Robust Imitation Learning for Automated Game Testing
Pierluigi Vito Amadori, Timothy Bradley, Ryan Spick, Guy Moss
TL;DR
EVOLUTE addresses the high cost of automated game testing by proposing a two-stream imitation learning framework that splits actions into discrete and continuous components: FF-BC for discrete actions and EnergyControlled-BC (an energy-based BC) for continuous actions. The model trains the discrete stream with standard BCE-based behavioural cloning and the continuous stream with a learned energy function $E_{\theta}(\mathbf{s},\mathbf{a}_c)$ trained via Knowledge-Contrastive (InfoNCE) objectives and No-Grad/Grid-Search inference to identify low-energy actions.
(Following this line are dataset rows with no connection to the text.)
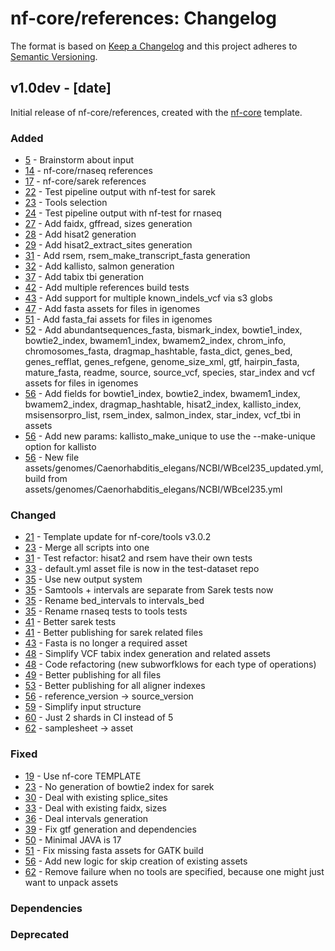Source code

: # nf-core/references: Changelog

The format is based on [Keep a Changelog](https://keepachangelog.com/en/1.0.0/)
and this project adheres to [Semantic Versioning](https://semver.org/spec/v2.0.0.html).

## v1.0dev - [date]

Initial release of nf-core/references, created with the [nf-core](https://nf-co.re/) template.

### Added

- [5](https://github.com/nf-core/references/pull/5) - Brainstorm about input
- [14](https://github.com/nf-core/references/pull/14) - nf-core/rnaseq references
- [17](https://github.com/nf-core/references/pull/17) - nf-core/sarek references
- [22](https://github.com/nf-core/references/pull/22) - Test pipeline output with nf-test for sarek
- [23](https://github.com/nf-core/references/pull/23) - Tools selection
- [24](https://github.com/nf-core/references/pull/24) - Test pipeline output with nf-test for rnaseq
- [27](https://github.com/nf-core/references/pull/27) - Add faidx, gffread, sizes generation
- [28](https://github.com/nf-core/references/pull/28) - Add hisat2 generation
- [29](https://github.com/nf-core/references/pull/29) - Add hisat2_extract_sites generation
- [31](https://github.com/nf-core/references/pull/31) - Add rsem, rsem_make_transcript_fasta generation
- [32](https://github.com/nf-core/references/pull/32) - Add kallisto, salmon generation
- [37](https://github.com/nf-core/references/pull/37) - Add tabix tbi generation
- [42](https://github.com/nf-core/references/pull/42) - Add multiple references build tests
- [43](https://github.com/nf-core/references/pull/43) - Add support for multiple known_indels_vcf via s3 globs
- [47](https://github.com/nf-core/references/pull/47) - Add fasta assets for files in igenomes
- [51](https://github.com/nf-core/references/pull/51) - Add fasta_fai assets for files in igenomes
- [52](https://github.com/nf-core/references/pull/52) - Add abundantsequences_fasta, bismark_index, bowtie1_index, bowtie2_index, bwamem1_index, bwamem2_index, chrom_info, chromosomes_fasta, dragmap_hashtable, fasta_dict, genes_bed, genes_refflat, genes_refgene, genome_size_xml, gtf, hairpin_fasta, mature_fasta, readme, source, source_vcf, species, star_index and vcf assets for files in igenomes
- [56](https://github.com/nf-core/references/pull/56) - Add fields for bowtie1_index, bowtie2_index, bwamem1_index, bwamem2_index, dragmap_hashtable, hisat2_index, kallisto_index, msisensorpro_list, rsem_index, salmon_index, star_index, vcf_tbi in assets
- [56](https://github.com/nf-core/references/pull/56) - Add new params: kallisto_make_unique to use the --make-unique option for kallisto
- [56](https://github.com/nf-core/references/pull/56) - New file assets/genomes/Caenorhabditis_elegans/NCBI/WBcel235_updated.yml, build from assets/genomes/Caenorhabditis_elegans/NCBI/WBcel235.yml

### Changed

- [21](https://github.com/nf-core/references/pull/21) - Template update for nf-core/tools v3.0.2
- [23](https://github.com/nf-core/references/pull/23) - Merge all scripts into one
- [31](https://github.com/nf-core/references/pull/31) - Test refactor: hisat2 and rsem have their own tests
- [33](https://github.com/nf-core/references/pull/33) - default.yml asset file is now in the test-dataset repo
- [35](https://github.com/nf-core/references/pull/35) - Use new output system
- [35](https://github.com/nf-core/references/pull/35) - Samtools + intervals are separate from Sarek tests now
- [35](https://github.com/nf-core/references/pull/35) - Rename bed_intervals to intervals_bed
- [35](https://github.com/nf-core/references/pull/35) - Rename rnaseq tests to tools tests
- [41](https://github.com/nf-core/references/pull/41) - Better sarek tests
- [41](https://github.com/nf-core/references/pull/41) - Better publishing for sarek related files
- [43](https://github.com/nf-core/references/pull/43) - Fasta is no longer a required asset
- [48](https://github.com/nf-core/references/pull/48) - Simplify VCF tabix index generation and related assets
- [48](https://github.com/nf-core/references/pull/48) - Code refactoring (new subworfklows for each type of operations)
- [49](https://github.com/nf-core/references/pull/49) - Better publishing for all files
- [53](https://github.com/nf-core/references/pull/53) - Better publishing for all aligner indexes
- [56](https://github.com/nf-core/references/pull/56) - reference_version -> source_version
- [59](https://github.com/nf-core/references/pull/59) - Simplify input structure
- [60](https://github.com/nf-core/references/pull/60) - Just 2 shards in CI instead of 5
- [62](https://github.com/nf-core/references/pull/62) - samplesheet -> asset

### Fixed

- [19](https://github.com/nf-core/references/pull/19) - Use nf-core TEMPLATE
- [23](https://github.com/nf-core/references/pull/23) - No generation of bowtie2 index for sarek
- [30](https://github.com/nf-core/references/pull/30) - Deal with existing splice_sites
- [33](https://github.com/nf-core/references/pull/33) - Deal with existing faidx, sizes
- [36](https://github.com/nf-core/references/pull/36) - Deal intervals generation
- [39](https://github.com/nf-core/references/pull/39) - Fix gtf generation and dependencies
- [50](https://github.com/nf-core/references/pull/50) - Minimal JAVA is 17
- [51](https://github.com/nf-core/references/pull/51) - Fix missing fasta assets for GATK build
- [56](https://github.com/nf-core/references/pull/56) - Add new logic for skip creation of existing assets
- [62](https://github.com/nf-core/references/pull/62) - Remove failure when no tools are specified, because one might just want to unpack assets

### Dependencies

### Deprecated
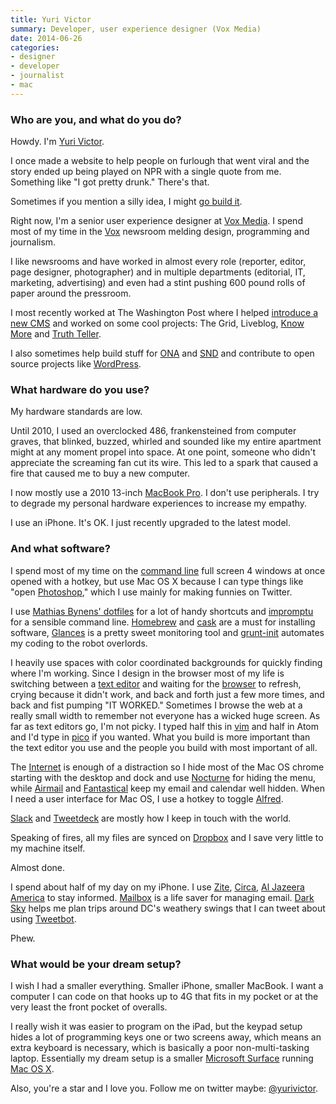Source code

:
 ```yaml
---
title: Yuri Victor
summary: Developer, user experience designer (Vox Media)
date: 2014-06-26
categories:
- designer
- developer
- journalist
- mac
---
```


### Who are you, and what do you do?

Howdy. I'm [Yuri Victor](http://www.yurivictor.com/ "Yuri's website.").

I once made a website to help people on furlough that went viral and the story ended up being played on NPR with a single quote from me. Something like "I got pretty drunk." There's that.

Sometimes if you mention a silly idea, I might [go build it](https://twitter.com/yurivictor/status/433700448449859584 "Yuri's Twitter thread about his 'Is it colder than Sochi?' hack.").

Right now, I'm a senior user experience designer at [Vox Media](http://www.voxmedia.com/ "The Vox Media website."). I spend most of my time in the [Vox](http://www.vox.com/ "The Vox site.") newsroom melding design, programming and journalism.

I like newsrooms and have worked in almost every role (reporter, editor, page designer, photographer) and in multiple departments (editorial, IT, marketing, advertising) and even had a stint pushing 600 pound rolls of paper around the pressroom.

I most recently worked at The Washington Post where I helped [introduce a new CMS](http://wordpress.tv/2013/07/29/yuri-victor-why-the-washington-post-uses-wordpress/ "Yuri's video about building a CMS for The Washington Post.") and worked on some cool projects: The Grid, Liveblog, [Know More](http://knowmore.washingtonpost.com/ "The Know More learning site.") and [Truth Teller](http://truthteller.washingtonpost.com/ "A site for fact-checking political speech.").

I also sometimes help build stuff for [ONA](http://journalists.org/ "The Online News Association site.") and [SND](http://www.snd.org/ "The Society for News Design site.") and contribute to open source projects like [WordPress][].

### What hardware do you use?

My hardware standards are low.

Until 2010, I used an overclocked 486, frankensteined from computer graves, that blinked, buzzed, whirled and sounded like my entire apartment might at any moment propel into space. At one point, someone who didn't appreciate the screaming fan cut its wire. This led to a spark that caused a fire that caused me to buy a new computer.

I now mostly use a 2010 13-inch [MacBook Pro][macbook-pro]. I don't use peripherals. I try to degrade my personal hardware experiences to increase my empathy.

I use an iPhone. It's OK. I just recently upgraded to the latest model.

### And what software?

I spend most of my time on the [command line][iterm2] full screen 4 windows at once opened with a hotkey, but use Mac OS X because I can type things like "open [Photoshop][]," which I use mainly for making funnies on Twitter.

I use [Mathias Bynens' dotfiles](https://github.com/mathiasbynens/dotfiles "Mathias' dotfiles on GitHub.") for a lot of handy shortcuts and [impromptu][] for a sensible command line. [Homebrew][] and [cask][homebrew-cask] are a must for installing software, [Glances][] is a pretty sweet monitoring tool and [grunt-init][] automates my coding to the robot overlords.

I heavily use spaces with color coordinated backgrounds for quickly finding where I'm working. Since I design in the browser most of my life is switching between a [text editor][atom] and waiting for the [browser][chrome] to refresh, crying because it didn't work, and back and forth just a few more times, and back and fist pumping "IT WORKED." Sometimes I browse the web at a really small width to remember not everyone has a wicked huge screen. As far as text editors go, I'm not picky. I typed half this in [vim][] and half in Atom and I'd type in [pico][] if you wanted. What you build is more important than the text editor you use and the people you build with most important of all.

The [Internet](http://giphy.com/gifs/PDFQfRc80TTi0 "An animated GIF of the Internet.") is enough of a distraction so I hide most of the Mac OS chrome starting with the desktop and dock and use [Nocturne][] for hiding the menu, while [Airmail][] and [Fantastical][] keep my email and calendar well hidden. When I need a user interface for Mac OS, I use a hotkey to toggle [Alfred][].

[Slack][] and [Tweetdeck][] are mostly how I keep in touch with the world.

Speaking of fires, all my files are synced on [Dropbox][] and I save very little to my machine itself.

Almost done.

I spend about half of my day on my iPhone. I use [Zite][zite-ios], [Circa][circa-ios], [Al Jazeera America][al-jazeera-america-news-ios] to stay informed. [Mailbox][] is a life saver for managing email. [Dark Sky][dark-sky-ios] helps me plan trips around DC's weathery swings that I can tweet about using [Tweetbot][tweetbot-ios].

Phew.

### What would be your dream setup?

I wish I had a smaller everything. Smaller iPhone, smaller MacBook. I want a computer I can code on that hooks up to 4G that fits in my pocket or at the very least the front pocket of overalls.

I really wish it was easier to program on the iPad, but the keypad setup hides a lot of programming keys one or two screens away, which means an extra keyboard is necessary, which is basically a poor non-multi-tasking laptop. Essentially my dream setup is a smaller [Microsoft Surface][surface-rt] running [Mac OS X][macos].

Also, you're a star and I love you. Follow me on twitter maybe: [@yurivictor](http://twitter.com/yurivictor "Yuri's Twitter account.").

[airmail]: http://airmailapp.com/ "A mail client for the Mac."
[al-jazeera-america-news-ios]: https://itunes.apple.com/us/app/al-jazeera-america-news/id810543104 "A news app."
[alfred]: https://www.alfredapp.com/ "A launcher app for the Mac."
[atom]: https://atom.io/ "A text editor based on web technology."
[chrome]: https://www.google.com/intl/en/chrome/browser/ "A WebKit-based browser, where each tab runs in its own thread."
[circa-ios]: https://itunes.apple.com/app/circa-news/id517114354 "A news app."
[dark-sky-ios]: https://darksky.net/app/ "A weather app."
[dropbox]: https://www.dropbox.com/ "Online syncing and storage."
[fantastical]: https://flexibits.com/fantastical "A calendaring app for the Mac."
[glances]: https://github.com/nicolargo/glances "Command-line system monitoring."
[grunt-init]: https://gruntjs.com/project-scaffolding "A command-line tool for creating new projects."
[homebrew-cask]: https://github.com/caskroom/homebrew-cask "A command-line tool for installing Mac applications."
[homebrew]: http://brew.sh "Command-line package manager for Mac OS X."
[impromptu]: https://github.com/impromptu/impromptu "A Node-based command prompt."
[iterm2]: https://iterm2.com/ "An alternative terminal application for Mac OS X."
[macbook-pro]: https://www.apple.com/macbook-pro/ "A laptop."
[macos]: https://en.wikipedia.org/wiki/MacOS "An operating system for Mac hardware."
[mailbox]: http://www.mailboxapp.com/ "A email client."
[nocturne]: https://nocturne.en.softonic.com/mac "A Mac app for adjusting the screen's hue."
[photoshop]: https://www.adobe.com/products/photoshop.html "A bitmap image editor."
[pico]: http://www.supertalent.com/products/stt_usb_detail.php?type=Pico "A physically tiny USB drive."
[slack]: https://slack.com/ "A collaboration service."
[surface-rt]: https://www.amazon.com/Microsoft-Surface-32GB-RT/dp/B009XNBFJK "A tablet device."
[tweetbot-ios]: https://tapbots.com/tweetbot/ "A Twitter client for iOS."
[tweetdeck]: https://about.twitter.com/products/tweetdeck "A multi-column Twitter client."
[vim]: https://www.vim.org/ "A command-line text editor."
[wordpress]: https://wordpress.com/ "Weblog publishing software."
[zite-ios]: https://itunes.apple.com/us/app/zite-personalized-magazine/id419752338 "A personal magazine app."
Empirical results in a shooting–driving game (Hardware Rivals) show EVOLUTE offers superior generalisation and exploration, achieving more kills and longer survival than a pure BC baseline, and remaining effective with limited data and even without depth information. The approach demonstrates robust automated game testing capabilities, reducing reliance on exhaustive human playtesting and offering practical benefits for quality assurance in game development.
Abstract
Game development is a long process that involves many stages before a product is ready for the market. Human play testing is among the most time consuming, as testers are required to repeatedly perform tasks in the search for errors in the code. Therefore, automated testing is seen as a key technology for the gaming industry, as it would dramatically improve development costs and efficiency. Toward this end, we propose EVOLUTE, a novel imitation learning-based architecture that combines behavioural cloning (BC) with energy based models (EBMs). EVOLUTE is a two-stream ensemble model that splits the action space of autonomous agents into continuous and discrete tasks. The EBM stream handles the continuous tasks, to have a more refined and adaptive control, while the BC stream handles discrete actions, to ease training. We evaluate the performance of EVOLUTE in a shooting-and-driving game, where the agent is required to navigate and continuously identify targets to attack. The proposed model has higher generalisation capabilities than standard BC approaches, showing a wider range of behaviours and higher performances. Also, EVOLUTE is easier to train than a pure end-to-end EBM model, as discrete tasks can be quite sparse in the dataset and cause model training to explore a much wider set of possible actions while training.